Jason betrayed his children and my mistress
(Euripides Medea lines 6-17)
Theocritus describes the Cyclops as one who would give anything to be with the one he loves, Galatea. At one point, the Cyclops says that “I’d let you burn my soul and my one eye, the sweetest thing of all of me.” This portion of the ancient writing brought to mind the song “All of Me” by John Legend. Both focus on how they would give up their entire self to be with the one they love. For the Cyclops, it was the one thing that he treasured most which was his eye. For John Legend, it was entire being especially when he says “I give my all to you.” Both focus on the sacrifices that some people are willing to make for love in order for the other person to see how strong the feelings of love are.
However, “All of Me” also focuses on the other person in the relationship. For instance, it speaks about how if the speaker gives all of themselves then the other would also give themselves to the other person in return. In the excerpt from ancient text, the focus is on the things that the Cyclops will be able to give and provide to Galatea. It only says that Galatea “won’t be worse for it” and the it referring to being with the Cyclops.
Theocritus Chapter 11; lines 52-57
“and I’d even let you burn my soul and my one eye, sweetest thing of all to me. O why didn’t my mother bear me with gills so I could have dived down to you and kissed your hand if you won’t let me kissed your mouth and brought you white lilies”
Both Ovid and Kanye West are fascinated with the idea of money-hungry women and the manipulative acts women will commit to achieve their goals, with both Ovid and Kanye coining the term “gold-digger”. Both passages take a rather misogynistic view of women as deceptive, manipulative, and financially demanding. They both describe specific deceptive acts to swindle men out of money, with Ovid stating that a woman will make you write a check if you don’t have cash to buy her gift. Similarly, Kanye describes a woman making the man wash dishes to pay for their dinner. Both the ancient and modern gold-digger also use physical intimacy to get what they want. Ovid and Kanye warn other men to avoid this type of money-hungry woman.
However, the gold-digger in Kanye’s song is more flashy and straight forward about her expensive taste with her outward appearance. Conversely, Ovid’s gold-digger seems slightly more inconspicuous and deceptive. For instance, Kanye’s song describes a woman wearing Louis Vuitton and driving expensive cars.

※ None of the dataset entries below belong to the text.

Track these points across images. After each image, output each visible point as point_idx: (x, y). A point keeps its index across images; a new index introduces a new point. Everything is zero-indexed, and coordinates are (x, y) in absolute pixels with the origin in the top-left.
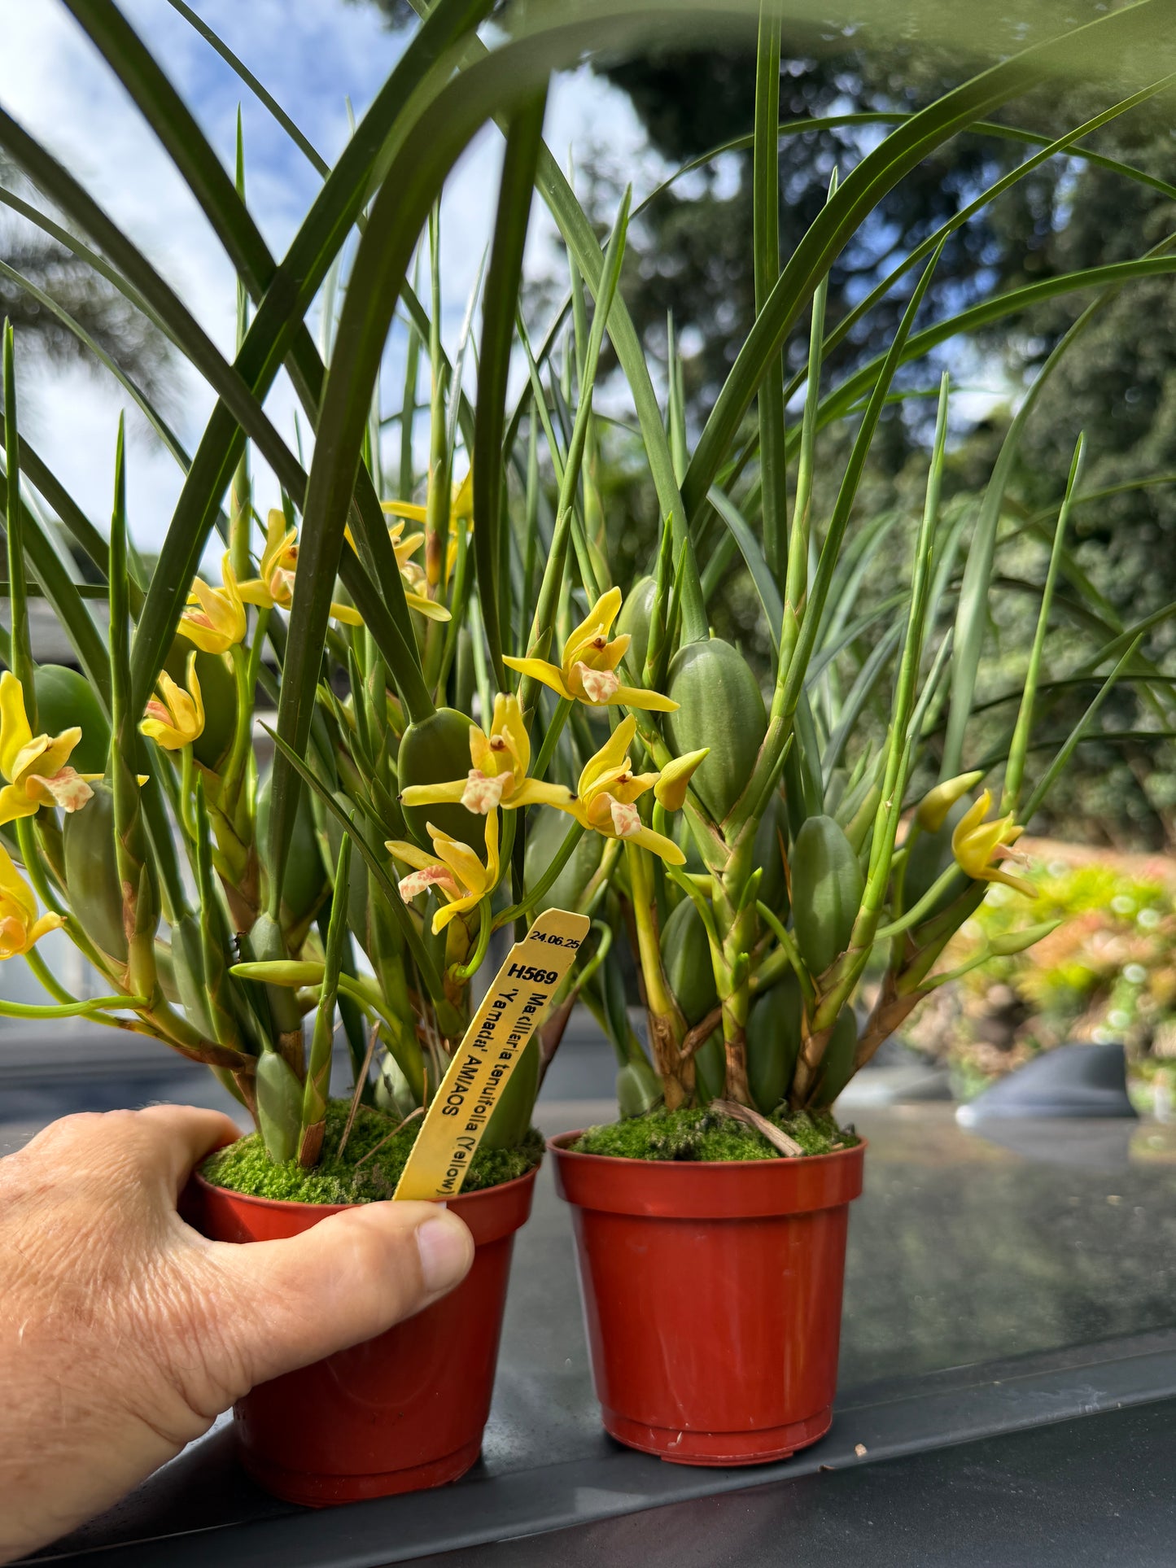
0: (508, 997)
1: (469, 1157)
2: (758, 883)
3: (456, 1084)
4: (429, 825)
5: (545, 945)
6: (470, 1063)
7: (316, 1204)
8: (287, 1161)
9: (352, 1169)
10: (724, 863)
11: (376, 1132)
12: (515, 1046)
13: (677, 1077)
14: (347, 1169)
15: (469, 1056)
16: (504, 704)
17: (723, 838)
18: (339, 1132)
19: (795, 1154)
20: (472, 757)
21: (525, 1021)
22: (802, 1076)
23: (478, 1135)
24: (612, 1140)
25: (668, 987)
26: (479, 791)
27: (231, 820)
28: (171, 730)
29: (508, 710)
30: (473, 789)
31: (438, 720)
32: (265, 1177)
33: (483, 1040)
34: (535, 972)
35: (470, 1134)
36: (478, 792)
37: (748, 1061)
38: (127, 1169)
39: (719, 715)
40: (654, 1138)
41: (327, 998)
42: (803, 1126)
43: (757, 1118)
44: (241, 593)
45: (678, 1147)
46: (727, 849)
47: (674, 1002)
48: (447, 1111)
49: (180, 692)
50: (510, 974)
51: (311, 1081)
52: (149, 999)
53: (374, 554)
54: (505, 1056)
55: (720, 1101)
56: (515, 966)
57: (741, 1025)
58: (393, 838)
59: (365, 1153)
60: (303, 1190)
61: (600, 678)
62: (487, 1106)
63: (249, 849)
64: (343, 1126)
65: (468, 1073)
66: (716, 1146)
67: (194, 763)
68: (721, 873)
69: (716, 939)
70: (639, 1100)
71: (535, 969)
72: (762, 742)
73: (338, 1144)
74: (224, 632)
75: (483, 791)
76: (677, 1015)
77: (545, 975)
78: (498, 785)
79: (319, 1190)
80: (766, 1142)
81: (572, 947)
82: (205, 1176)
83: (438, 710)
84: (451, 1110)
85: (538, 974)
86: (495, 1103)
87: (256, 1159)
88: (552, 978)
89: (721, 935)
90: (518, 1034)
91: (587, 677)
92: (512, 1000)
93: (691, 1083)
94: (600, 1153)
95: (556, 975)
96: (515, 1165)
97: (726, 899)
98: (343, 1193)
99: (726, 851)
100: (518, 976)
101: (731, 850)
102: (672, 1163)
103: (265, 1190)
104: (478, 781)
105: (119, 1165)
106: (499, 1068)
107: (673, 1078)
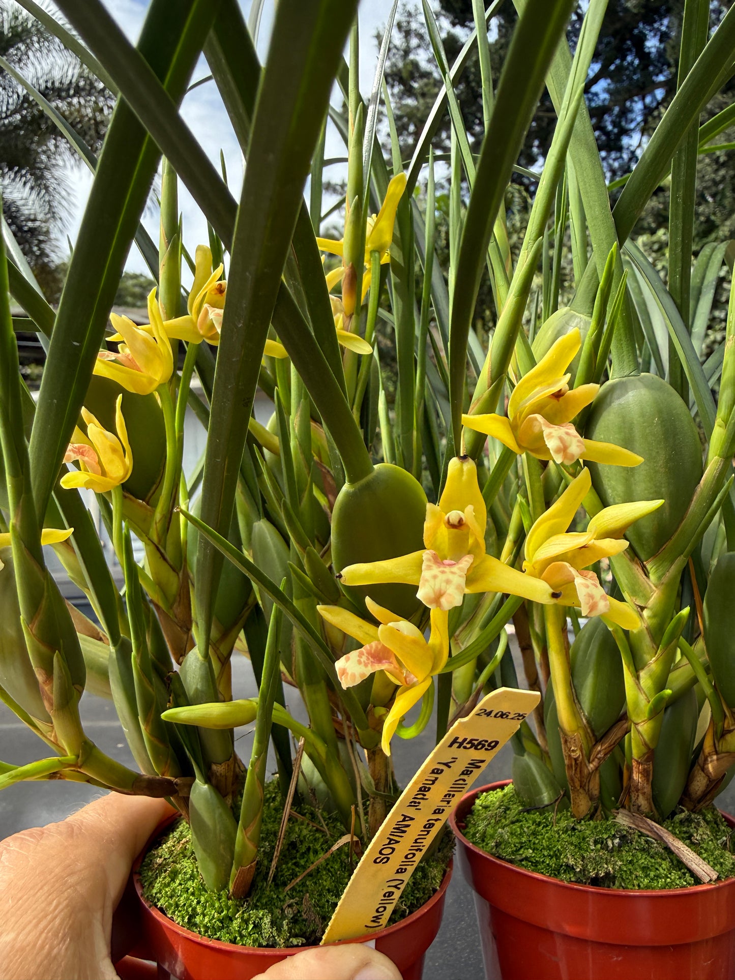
0: (447, 765)
1: (397, 894)
2: (685, 621)
3: (388, 838)
4: (368, 600)
5: (491, 719)
6: (404, 820)
7: (248, 946)
8: (219, 890)
9: (281, 896)
10: (647, 599)
11: (303, 849)
12: (448, 802)
13: (585, 790)
14: (278, 896)
15: (403, 815)
16: (461, 471)
17: (646, 574)
18: (269, 856)
19: (711, 880)
20: (424, 535)
21: (461, 782)
22: (699, 784)
23: (406, 877)
24: (522, 846)
25: (578, 706)
26: (439, 584)
27: (163, 551)
28: (98, 478)
29: (464, 478)
30: (432, 582)
31: (377, 480)
32: (198, 903)
33: (417, 801)
34: (476, 742)
35: (399, 876)
36: (437, 587)
37: (654, 775)
38: (58, 921)
39: (654, 454)
40: (571, 862)
41: (257, 759)
42: (706, 837)
43: (666, 835)
44: (167, 330)
45: (597, 874)
46: (652, 585)
47: (585, 721)
48: (378, 861)
50: (451, 746)
51: (242, 832)
52: (78, 756)
53: (306, 293)
54: (438, 811)
55: (626, 812)
56: (457, 738)
57: (652, 747)
58: (325, 603)
59: (294, 875)
60: (236, 924)
61: (565, 437)
62: (417, 853)
63: (181, 574)
64: (273, 848)
65: (400, 829)
66: (630, 867)
67: (125, 497)
68: (642, 608)
69: (632, 668)
70: (539, 793)
71: (477, 740)
72: (699, 483)
73: (268, 868)
74: (150, 374)
75: (444, 585)
76: (586, 733)
77: (486, 747)
78: (460, 576)
79: (251, 927)
80: (679, 865)
81: (518, 719)
82: (143, 887)
83: (376, 467)
84: (382, 859)
85: (480, 743)
86: (425, 849)
87: (189, 879)
88: (493, 745)
89: (637, 666)
90: (452, 793)
91: (550, 434)
92: (450, 767)
93: (596, 792)
95: (497, 743)
96: (434, 878)
97: (645, 632)
98: (275, 933)
99: (650, 587)
100: (459, 747)
101: (656, 587)
102: (592, 889)
103: (198, 919)
104: (436, 570)
105: (49, 917)
106: (433, 822)
107: (581, 791)
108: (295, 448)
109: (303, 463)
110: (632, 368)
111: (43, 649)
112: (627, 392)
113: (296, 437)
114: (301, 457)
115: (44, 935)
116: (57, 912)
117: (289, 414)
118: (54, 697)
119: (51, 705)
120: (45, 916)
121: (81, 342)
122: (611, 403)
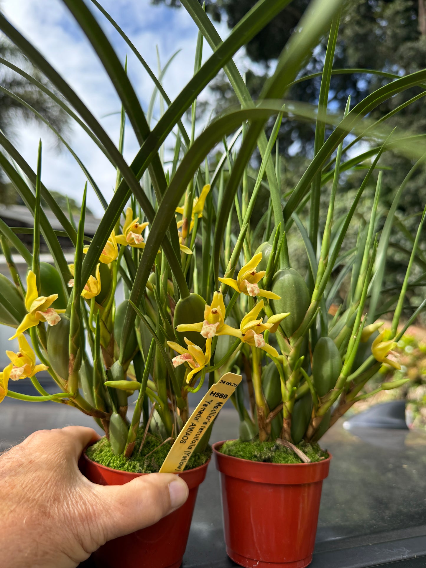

Ovid does not describe the women as being outwardly flashy or sexy but more cunning and deceptive to lure rich men in, painting a deeper cognitive and emotional motive.
Ars Amatoria
pp.118, lines 420-436
Women have ways; they know how they can swindle a man…Then she will give you a kiss, then she will ask you to buy…If you make an excuse, and say that you’ve no money with you, Give him a check, she will say…I could not possibly count the gold-digging ruses of women, Not if I had ten mouths, not if I had ten tongues.